Rien là de fixe ou dogmatique : « C’est probablement cet index pratique et local, changeant d’un endroit à l’autre, qui rend la mètis déroutante, incohérente et inexploitable à des fins de gouvernement… »
Trahir une tradition, c’est la faire vivre : les deux mots ont d’ailleurs le même radical : « tradere » : « Une culture orale peut évoluer fortement au cours du temps tout en considérant qu’elle respecte la tradition. »
Hélas : « Certaines formes de mètis disparaissent tous les jours. A mesure que la mobilité physique, les marchés des produits de base, l’éducation formelle, la spécialisation professionnelle et les médias de masse ont étendu leur emprise … les conditions sociales de l’élaboration de la mètis se sont trouvées menacées. »
Malcolm Ferdinand, (Trace 293) ne parle pas en vain de « plantationocène » : « Le grand producteur agricole capitaliste fait face au même problème que le directeur d’usine : comment transformer le savoir des agriculteurs, initialement artisanal ou relevant de la mètis, en un système standardisé qui lui donnera un contrôle accru sur le travail et son intensité. La plantation a représenté une solution. »
CONCLUSION
A la base, un mépris général : « Si je devais condenser les raisons de ces échecs en une seule phrase, je dirais que leurs auteurs se considéraient bien plus intelligents et visionnaires qu’ils ne l’étaient réellement, et, dans le même temps, qu’ils considéraient que leurs sujets étaient bien plus stupides et incompétents que ceux-ci ne l’étaient. »
Scott tente de poser quelques règles de base : « Procéder par petits pas… Préférer la réversibilité… S’attendre à des surprises…Compter sur l’inventivité humaine. »

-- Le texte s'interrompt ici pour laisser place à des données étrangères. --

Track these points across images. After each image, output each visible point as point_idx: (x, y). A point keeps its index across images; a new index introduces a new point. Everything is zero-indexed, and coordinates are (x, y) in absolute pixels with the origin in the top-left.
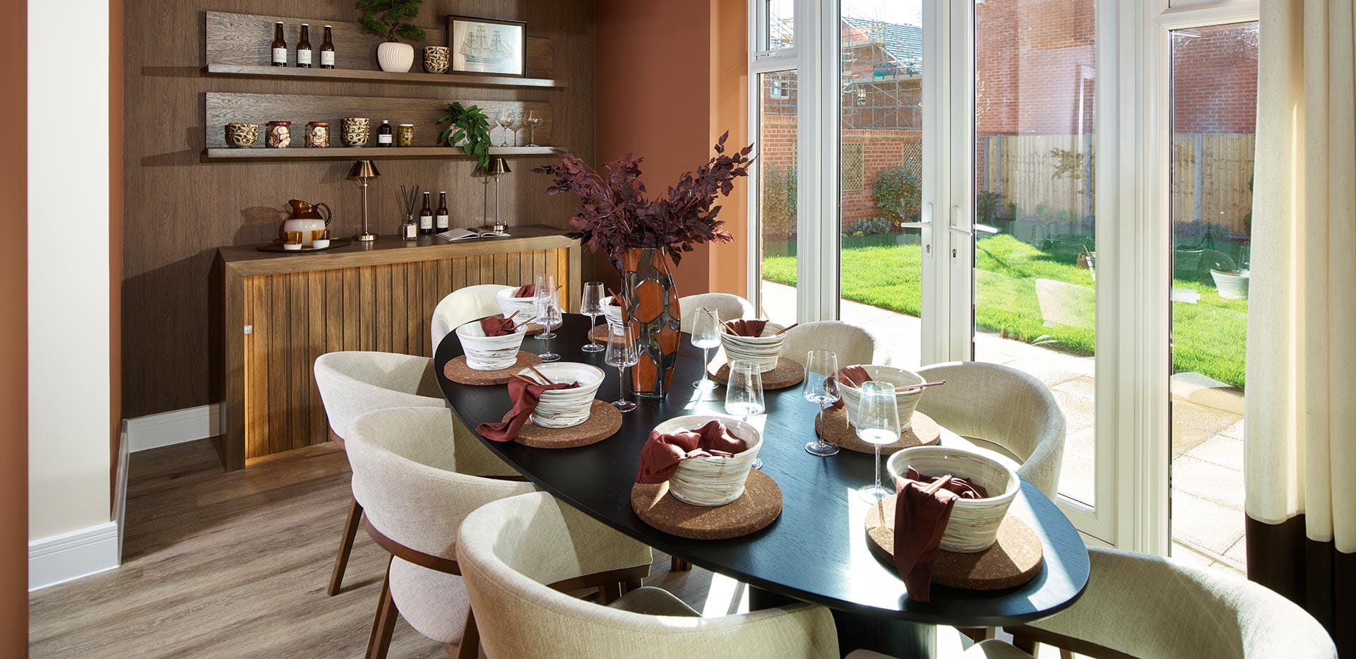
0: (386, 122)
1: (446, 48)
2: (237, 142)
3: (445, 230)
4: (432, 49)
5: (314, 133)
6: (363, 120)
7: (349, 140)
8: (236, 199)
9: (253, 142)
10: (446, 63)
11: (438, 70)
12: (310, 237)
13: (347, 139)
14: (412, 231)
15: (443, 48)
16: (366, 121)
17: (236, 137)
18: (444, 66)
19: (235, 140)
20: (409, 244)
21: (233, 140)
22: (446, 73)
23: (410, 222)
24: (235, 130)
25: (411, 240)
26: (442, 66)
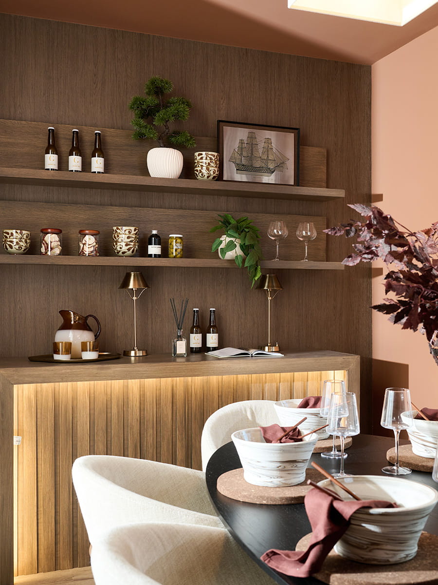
0: (154, 232)
1: (216, 154)
2: (9, 249)
3: (215, 349)
4: (202, 154)
5: (84, 242)
6: (133, 228)
7: (119, 249)
8: (10, 310)
9: (25, 250)
10: (216, 169)
11: (208, 177)
12: (79, 348)
13: (116, 249)
14: (181, 347)
15: (213, 153)
16: (135, 230)
17: (9, 243)
18: (214, 173)
19: (8, 247)
20: (179, 360)
21: (6, 246)
22: (217, 180)
23: (180, 338)
24: (8, 236)
25: (181, 356)
26: (212, 173)
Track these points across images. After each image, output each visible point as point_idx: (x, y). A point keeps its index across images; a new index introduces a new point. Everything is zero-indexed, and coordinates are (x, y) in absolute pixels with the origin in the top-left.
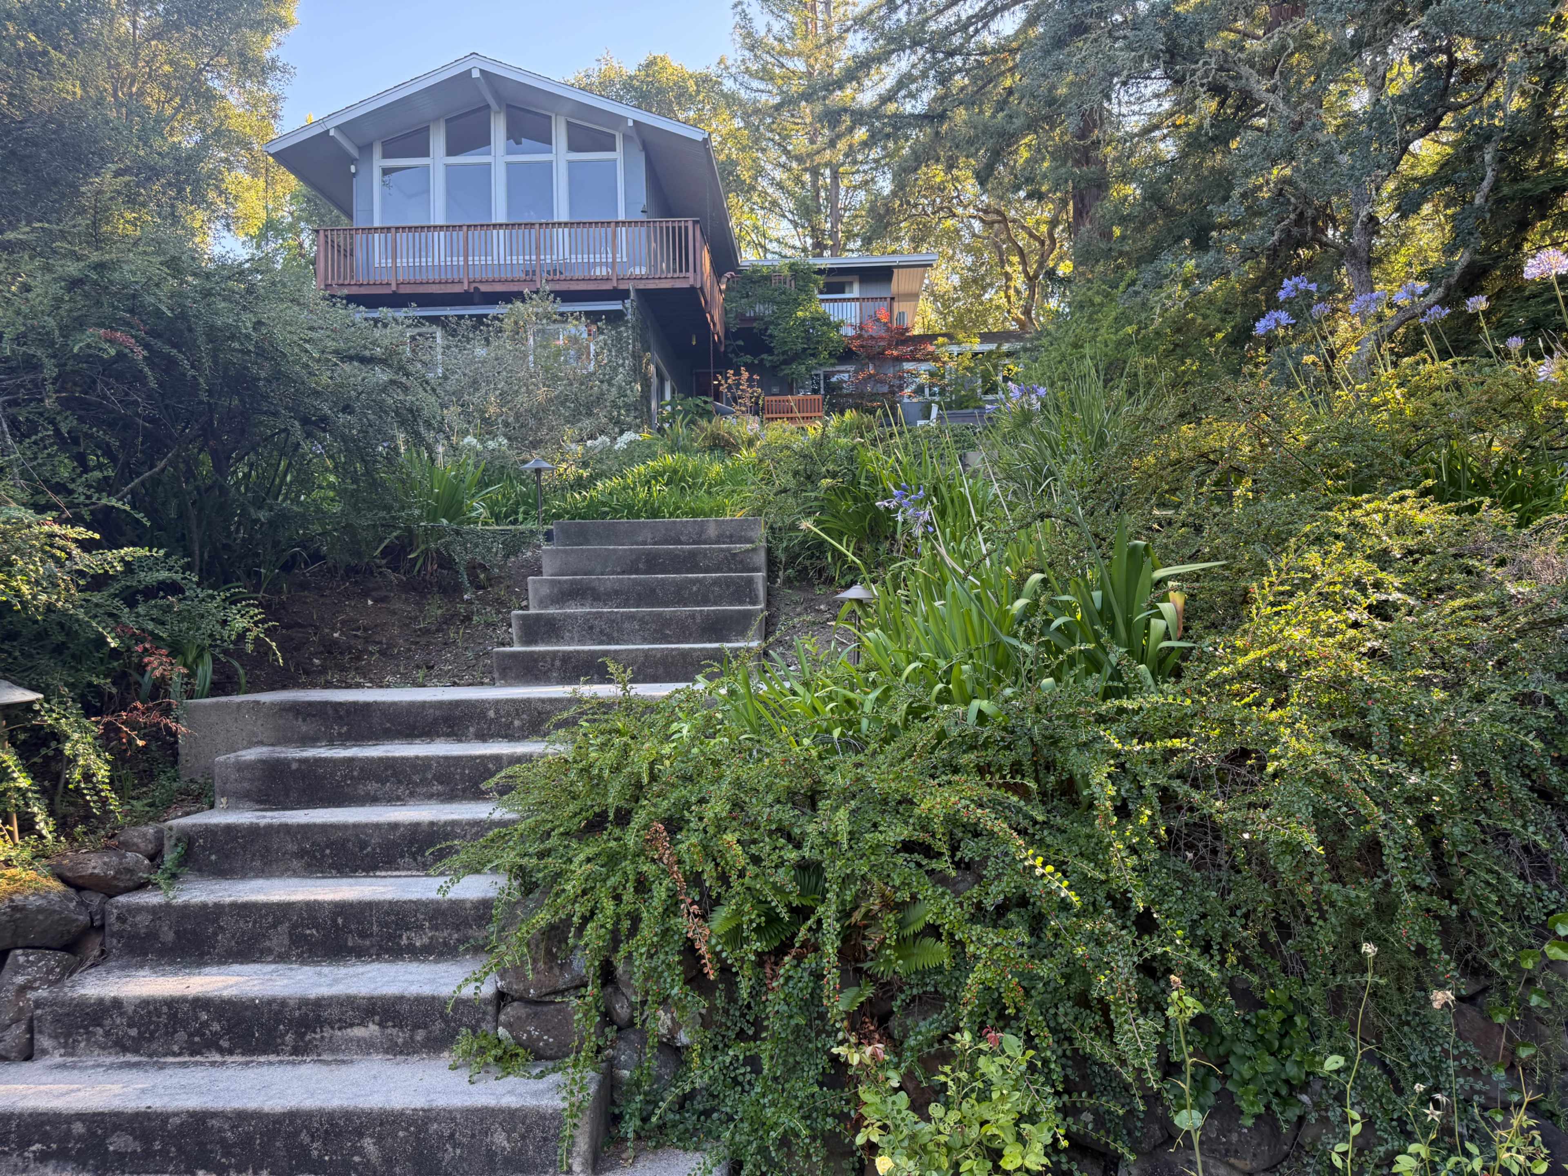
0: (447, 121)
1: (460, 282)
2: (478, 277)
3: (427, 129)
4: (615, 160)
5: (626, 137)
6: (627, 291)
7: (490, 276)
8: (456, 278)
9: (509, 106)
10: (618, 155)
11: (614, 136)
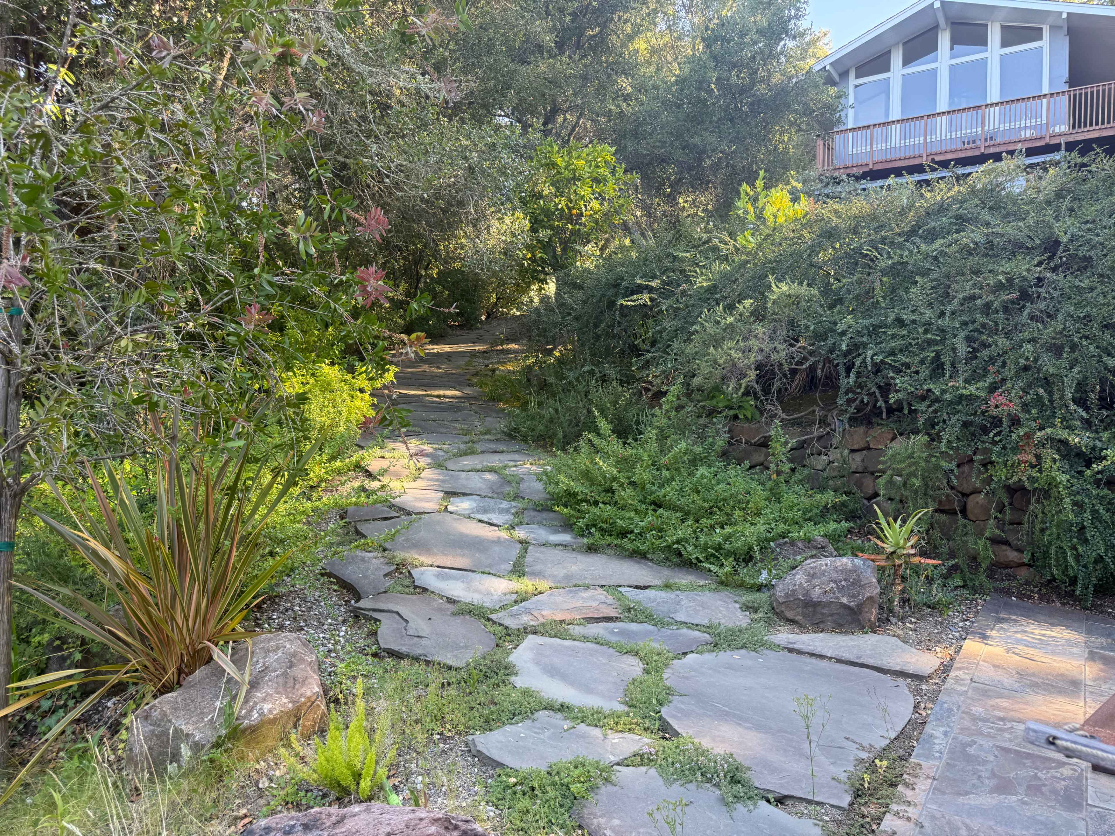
0: (904, 44)
1: (920, 156)
2: (934, 150)
3: (889, 52)
4: (1041, 48)
5: (1053, 28)
6: (1059, 145)
7: (944, 149)
8: (917, 153)
9: (953, 23)
10: (1045, 43)
11: (1041, 29)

Et laisse pointer finalement le mot « anarchiste » : « Je crois qu’un élément de l’idée anarchiste classique selon laquelle l’Etat, avec son droit positif et ses institutions centrales, mine les capacités des individus à se gouverner eux-mêmes de manière autonome, pourrait aussi s’appliquer aux grilles de planification du haut-modernisme. »
Reprenant au vol Jane Jacobs, citée (Trace 442) par Scott sur « Une cité capable d’apporter quelque chose à tout le monde si, et seulement si, tout le monde contribue à sa création. », nous ferons, encore, visite à une bastide : Monpazier, en Dordogne.